● **CONSIGNE DONNÉE**
Recopiez mot pour mot la partie de l'entretien sur l'édition qui s'ouvre sur les mots « Depuis l’avènement des » et s'achève sur « Une réaction ? ».

● **PASSAGE CITÉ**
Romain Lejeune : Cela peut arriver. Nous répondons à toutes les demandes. Ce travail est indispensable pour faire connaître la maison.
Depuis l’avènement des intelligences artificielles, une grande partie du monde de la culture s’inquiète de la disparition progressive de leurs métiers ou de l’amoindrissement des collaborations avec les éditeurs. Une réaction ?
Romain Lejeune : Une intelligence artificielle peut récréer une histoire dans le même style qu’un auteur existant. Pas rendre compte d’un vécu, ni d’expériences qui ont réellement existé et qui font selon moi la plus-value de la vie, l’intérêt d’un récit.
À quels autres défis êtes-vous actuellement confronté dans le monde du livre ?
Romain Lejeune : Se faire connaître du plus grand nombre. Pour une maison d’édition comme les éditions braquage, la difficulté est de tenir la barre sans faire faillite, sans disparaître. Mais cela impose aussi de trouver de nouvelles idées, d’être toujours original.


Quels sont les textes, auteurs et autrices que vous aimez ? Ont-ils joué quelque rôle dans votre construction personnelle ou intellectuelle ?

● **DONNÉES EXTRAITES**
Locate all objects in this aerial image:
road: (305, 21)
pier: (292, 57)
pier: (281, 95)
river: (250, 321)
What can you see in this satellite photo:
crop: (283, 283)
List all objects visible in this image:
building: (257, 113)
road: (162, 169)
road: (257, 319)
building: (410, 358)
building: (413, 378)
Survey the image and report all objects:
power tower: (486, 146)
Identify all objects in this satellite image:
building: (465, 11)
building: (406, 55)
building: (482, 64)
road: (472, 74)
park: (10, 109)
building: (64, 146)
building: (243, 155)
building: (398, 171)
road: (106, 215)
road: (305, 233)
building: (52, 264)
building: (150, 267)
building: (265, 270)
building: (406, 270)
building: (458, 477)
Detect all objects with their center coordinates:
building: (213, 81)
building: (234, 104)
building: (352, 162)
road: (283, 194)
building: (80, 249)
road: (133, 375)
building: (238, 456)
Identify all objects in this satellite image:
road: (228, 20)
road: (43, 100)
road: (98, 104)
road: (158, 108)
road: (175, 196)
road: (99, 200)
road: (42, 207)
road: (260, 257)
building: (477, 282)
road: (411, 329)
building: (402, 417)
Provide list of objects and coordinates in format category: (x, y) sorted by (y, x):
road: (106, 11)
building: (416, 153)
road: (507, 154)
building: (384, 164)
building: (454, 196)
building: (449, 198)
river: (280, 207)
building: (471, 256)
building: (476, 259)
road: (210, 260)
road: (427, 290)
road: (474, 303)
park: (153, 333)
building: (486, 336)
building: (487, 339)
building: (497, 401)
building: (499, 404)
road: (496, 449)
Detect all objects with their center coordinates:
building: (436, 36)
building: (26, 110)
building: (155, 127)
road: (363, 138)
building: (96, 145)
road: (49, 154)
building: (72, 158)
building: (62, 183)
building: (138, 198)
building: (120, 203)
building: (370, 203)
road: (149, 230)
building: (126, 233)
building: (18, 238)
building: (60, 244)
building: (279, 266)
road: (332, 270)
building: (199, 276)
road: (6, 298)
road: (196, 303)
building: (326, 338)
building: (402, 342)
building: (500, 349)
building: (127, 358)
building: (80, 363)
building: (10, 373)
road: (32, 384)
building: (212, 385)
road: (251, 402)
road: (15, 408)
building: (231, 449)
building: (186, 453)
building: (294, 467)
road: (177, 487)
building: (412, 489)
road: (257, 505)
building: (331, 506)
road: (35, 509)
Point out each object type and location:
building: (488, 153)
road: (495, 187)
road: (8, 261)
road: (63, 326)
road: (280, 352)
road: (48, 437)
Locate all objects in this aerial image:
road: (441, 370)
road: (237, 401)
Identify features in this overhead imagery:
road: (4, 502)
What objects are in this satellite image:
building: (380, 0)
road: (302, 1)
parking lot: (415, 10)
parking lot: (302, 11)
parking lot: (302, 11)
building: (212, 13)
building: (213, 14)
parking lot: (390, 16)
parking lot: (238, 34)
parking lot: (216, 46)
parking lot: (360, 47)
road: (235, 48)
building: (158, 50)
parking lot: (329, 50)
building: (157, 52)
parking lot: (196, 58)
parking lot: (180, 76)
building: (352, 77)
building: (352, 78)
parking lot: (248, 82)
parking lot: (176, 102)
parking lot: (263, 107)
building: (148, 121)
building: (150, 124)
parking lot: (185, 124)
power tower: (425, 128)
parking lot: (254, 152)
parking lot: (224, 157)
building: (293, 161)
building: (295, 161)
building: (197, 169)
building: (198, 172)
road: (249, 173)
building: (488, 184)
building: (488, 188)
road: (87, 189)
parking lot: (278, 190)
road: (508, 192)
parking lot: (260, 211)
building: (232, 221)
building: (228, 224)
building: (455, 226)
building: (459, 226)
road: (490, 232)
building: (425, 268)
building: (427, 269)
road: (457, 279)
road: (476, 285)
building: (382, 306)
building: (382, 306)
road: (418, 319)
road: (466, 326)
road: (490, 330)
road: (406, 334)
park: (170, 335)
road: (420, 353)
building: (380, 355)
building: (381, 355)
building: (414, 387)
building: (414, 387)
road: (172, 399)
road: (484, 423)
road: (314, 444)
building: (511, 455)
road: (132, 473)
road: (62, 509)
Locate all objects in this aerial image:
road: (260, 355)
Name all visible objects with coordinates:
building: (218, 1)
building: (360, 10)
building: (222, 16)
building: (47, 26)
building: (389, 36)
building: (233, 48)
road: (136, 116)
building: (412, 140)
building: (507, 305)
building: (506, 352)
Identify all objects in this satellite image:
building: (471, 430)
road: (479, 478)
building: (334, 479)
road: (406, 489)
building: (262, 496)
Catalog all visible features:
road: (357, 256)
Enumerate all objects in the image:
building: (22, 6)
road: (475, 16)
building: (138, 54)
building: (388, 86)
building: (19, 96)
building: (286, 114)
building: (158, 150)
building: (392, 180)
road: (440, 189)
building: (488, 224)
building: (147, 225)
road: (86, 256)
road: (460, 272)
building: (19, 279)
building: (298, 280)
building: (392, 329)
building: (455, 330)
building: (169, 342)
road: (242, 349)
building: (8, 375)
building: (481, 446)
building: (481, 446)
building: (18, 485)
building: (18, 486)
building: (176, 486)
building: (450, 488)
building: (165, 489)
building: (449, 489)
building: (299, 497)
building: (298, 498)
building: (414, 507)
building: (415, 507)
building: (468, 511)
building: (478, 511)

● **SOLUTION PROPOSÉE**
Depuis l’avènement des intelligences artificielles, une grande partie du monde de la culture s’inquiète de la disparition progressive de leurs métiers ou de l’amoindrissement des collaborations avec les éditeurs. Une réaction ?